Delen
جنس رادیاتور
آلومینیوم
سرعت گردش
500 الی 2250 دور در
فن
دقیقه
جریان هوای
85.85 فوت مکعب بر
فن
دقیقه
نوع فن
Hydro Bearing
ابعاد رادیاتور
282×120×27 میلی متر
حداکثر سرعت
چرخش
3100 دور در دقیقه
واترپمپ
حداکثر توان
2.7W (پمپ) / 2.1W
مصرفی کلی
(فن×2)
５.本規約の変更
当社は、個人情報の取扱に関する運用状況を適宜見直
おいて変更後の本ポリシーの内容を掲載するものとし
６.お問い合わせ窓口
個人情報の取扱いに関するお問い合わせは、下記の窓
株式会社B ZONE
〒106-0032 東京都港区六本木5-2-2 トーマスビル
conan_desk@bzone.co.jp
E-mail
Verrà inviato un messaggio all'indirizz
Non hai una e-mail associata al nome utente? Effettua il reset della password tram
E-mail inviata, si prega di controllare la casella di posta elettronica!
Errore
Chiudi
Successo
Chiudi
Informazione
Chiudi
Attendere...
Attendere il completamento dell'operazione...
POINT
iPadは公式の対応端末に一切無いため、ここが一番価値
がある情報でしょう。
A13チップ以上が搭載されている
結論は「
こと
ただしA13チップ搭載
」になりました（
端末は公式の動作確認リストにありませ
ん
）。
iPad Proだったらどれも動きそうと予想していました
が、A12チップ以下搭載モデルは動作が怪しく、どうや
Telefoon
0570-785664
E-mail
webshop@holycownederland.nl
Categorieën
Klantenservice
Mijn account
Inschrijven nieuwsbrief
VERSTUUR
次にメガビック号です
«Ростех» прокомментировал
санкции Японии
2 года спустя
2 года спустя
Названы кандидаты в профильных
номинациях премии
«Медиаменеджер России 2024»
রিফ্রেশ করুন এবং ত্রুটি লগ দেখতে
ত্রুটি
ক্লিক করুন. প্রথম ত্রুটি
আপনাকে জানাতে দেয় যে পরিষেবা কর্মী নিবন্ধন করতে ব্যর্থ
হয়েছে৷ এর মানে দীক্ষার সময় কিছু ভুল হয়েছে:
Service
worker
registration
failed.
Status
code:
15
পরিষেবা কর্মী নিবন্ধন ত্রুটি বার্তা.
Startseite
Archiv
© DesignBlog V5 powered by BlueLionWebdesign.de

────────────────

> [What the task requires]:
If a line above holds the word "Attendere", copy it.

> [Exercise response]:
Attendere...
Attendere il completamento dell'operazione...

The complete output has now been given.